Talk:Reading/Web/PDF Rendering

About this board

Johan (WMF) (talkcontribs)

Hey everyone, we take everything that has been written here earlier into account, but for others to be able to see your discussion, please go to Talk:Reading/Web/PDF Functionality and write there instead. Sorry for the confusion, but enough had changed that we felt it made sense to create a new page.

Reply to "Discussion"
Ceever (talkcontribs)

Not working with the current PDF renderer: the overview maps and infoboxes (like Visa Regulation)

Thus:

1.) We need an overview map including the GPS listings of that article, like Lonely Planet does.

2.) Infoboxes, Cautionboxes, Climateboxes, etc. (i.e. mbox templates) should be rendered properly and not get lost on the way

Malyacko (talkcontribs)

Thanks for the feedback! Could you please provide a link where to see that problem?

109.46.0.148 (talkcontribs)

Hi there.

Just export (PDF) WikiVoyage:Israel and you wont find the Visa regulation box that is there in the original article.

Furthermore, if you WikiVoyage:Eilat the original embedded map just leaves a weird one liner.

Cheers, Ceever

Reply to "Maps & Infoboxes"
Redaktor (talkcontribs)

How does one get the renderer to respect rtl languages? It works for hewiki but not for yiwiki.

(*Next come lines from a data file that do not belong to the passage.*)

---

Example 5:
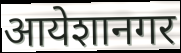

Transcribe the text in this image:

आयेशानगर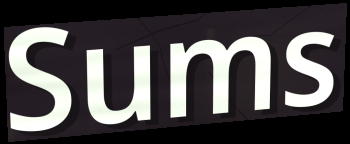
SumsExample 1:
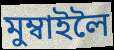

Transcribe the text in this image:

মুম্বাইলৈ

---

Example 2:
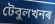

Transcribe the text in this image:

টেবুলখনৰ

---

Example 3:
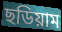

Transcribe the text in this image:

ছডিয়াম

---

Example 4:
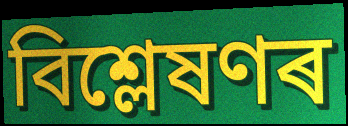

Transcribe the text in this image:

বিশ্লেষণৰ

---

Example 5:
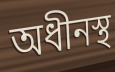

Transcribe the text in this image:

অধীনস্থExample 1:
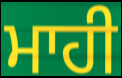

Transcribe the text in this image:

ਮਾਹੀ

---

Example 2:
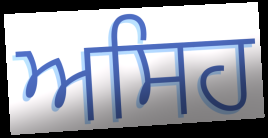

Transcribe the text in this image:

ਅਸਿਹ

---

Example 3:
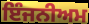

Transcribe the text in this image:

ਇੰਜਨੀਅਮ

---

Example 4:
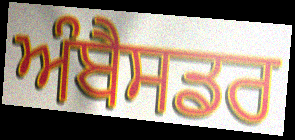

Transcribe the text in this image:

ਅੰਬੈਸਡਰ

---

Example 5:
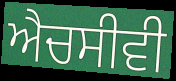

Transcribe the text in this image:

ਐਚਸੀਵੀ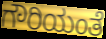
ಗೌರಿಯಂತೆ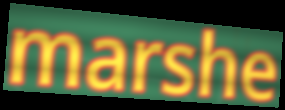
marshe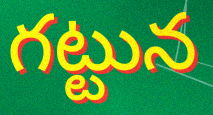
గట్టున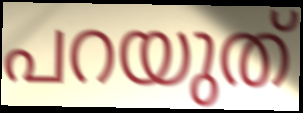
പറയുത്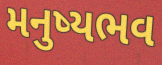
મનુષ્યભવ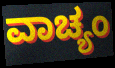
ವಾಚ್ಯಂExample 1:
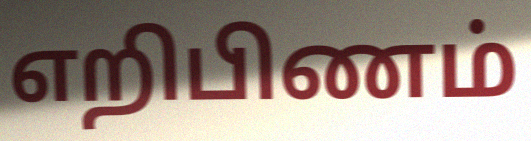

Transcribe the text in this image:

எறிபிணம்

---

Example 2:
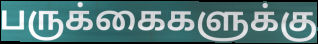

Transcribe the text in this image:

பருக்கைகளுக்கு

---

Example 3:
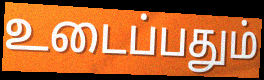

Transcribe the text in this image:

உடைப்பதும்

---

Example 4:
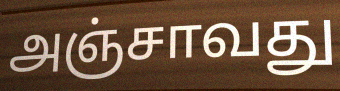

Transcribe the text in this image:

அஞ்சாவது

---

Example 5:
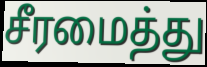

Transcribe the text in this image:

சீரமைத்து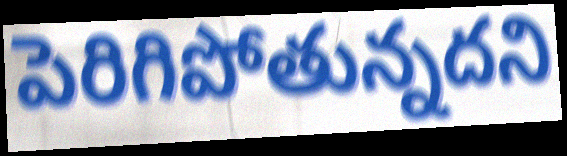
పెరిగిపోతున్నదని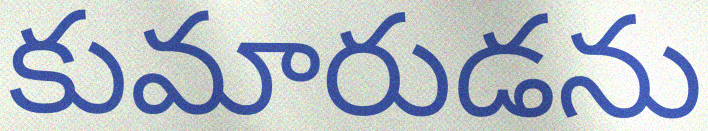
కుమారుడనుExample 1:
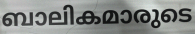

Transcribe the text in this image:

ബാലികമാരുടെ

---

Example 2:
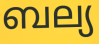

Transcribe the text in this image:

ബല്യ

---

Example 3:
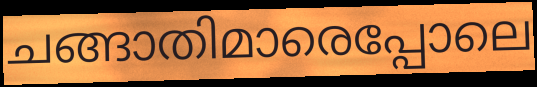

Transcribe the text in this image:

ചങ്ങാതിമാരെപ്പോലെ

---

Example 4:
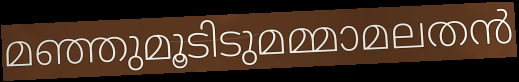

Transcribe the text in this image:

മഞ്ഞുമൂടിടുമമ്മാമലതൻ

Elitre (WMF) (talkcontribs)
Jkatz (WMF) (talkcontribs)
Reply to "RTL rendering"

Book creation vs PDF rendering vs printable version

4
Afernand74 (talkcontribs)

I am not a tech guy nor a UI specialist but I don't see why WP should have a PDF creation that looks like the printed version of a page and a printable version of a page that doesn't look a printed page. When you have Chrome it gives eventually the same result but not with Firefox, Brave or other browsers. Should the printable version of a page not generate and propose its PDF version automatically?

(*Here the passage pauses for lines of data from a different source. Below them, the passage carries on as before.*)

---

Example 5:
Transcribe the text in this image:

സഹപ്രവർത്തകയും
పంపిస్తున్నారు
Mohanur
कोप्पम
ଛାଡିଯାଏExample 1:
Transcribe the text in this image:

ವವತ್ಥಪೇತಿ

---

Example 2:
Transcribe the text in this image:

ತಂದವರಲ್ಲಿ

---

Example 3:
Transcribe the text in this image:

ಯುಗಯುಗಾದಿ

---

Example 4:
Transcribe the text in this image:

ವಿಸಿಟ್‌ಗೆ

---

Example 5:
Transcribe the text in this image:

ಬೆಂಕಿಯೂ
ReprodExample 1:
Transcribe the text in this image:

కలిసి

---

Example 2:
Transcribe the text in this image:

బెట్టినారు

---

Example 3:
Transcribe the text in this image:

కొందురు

Moreover, creating human readable books obviously requires specific tools that go beyond a simple PDF rendering per page and the collating them. I would separate these two topics.

Jkatz (WMF) (talkcontribs)

@Afernand74 Thanks for your input. I'm not sure I follow what you're saying here, but I'll interpret as best I can and let me know if I got wrong.

  1. I think you're saying that our "printable version" link is useless. I agree. Most people know how to print from the browser now, but for those who can't I would like to provide an icon that just starts the browser printing.
  2. The same as above goes for the pdf generation...an icon is the most I think we should have. Except for the "old" OCG created rendering, which looks visually different. Most people use the browser and the vast majority of people don't want to think about it.

As to breaking out the conversation, they are tied mostly because they currently rely on the same technology. For this reason, we can't have two conversations that end on different conclusions. Any thoughts on how we can untangle this are most welcome. Another challenge I have is ensuring we are hearing from potential big users like wikibooks and wikiversity...we have posted on their pumps, but haven't heard anything. Just throwing my problems at you now ;)

Afernand74 (talkcontribs)

Hi @Jkatz (WMF). Sorry for being cryptic.I think you grasped most of it ;-) I agree the "printable version" link is useless. It is a pity one cannot selectively format what is being sent to the printer but starting the browser printing will be sufficient for most users. For the pdf generation, a pdf button will do great.

If you implement this two thinks, why not keeping OCG alive exclusively for book creation until a better solution is developed? Why not just remove "book creation" link from the "print/export" section and move to another place? Sometimes, less is more.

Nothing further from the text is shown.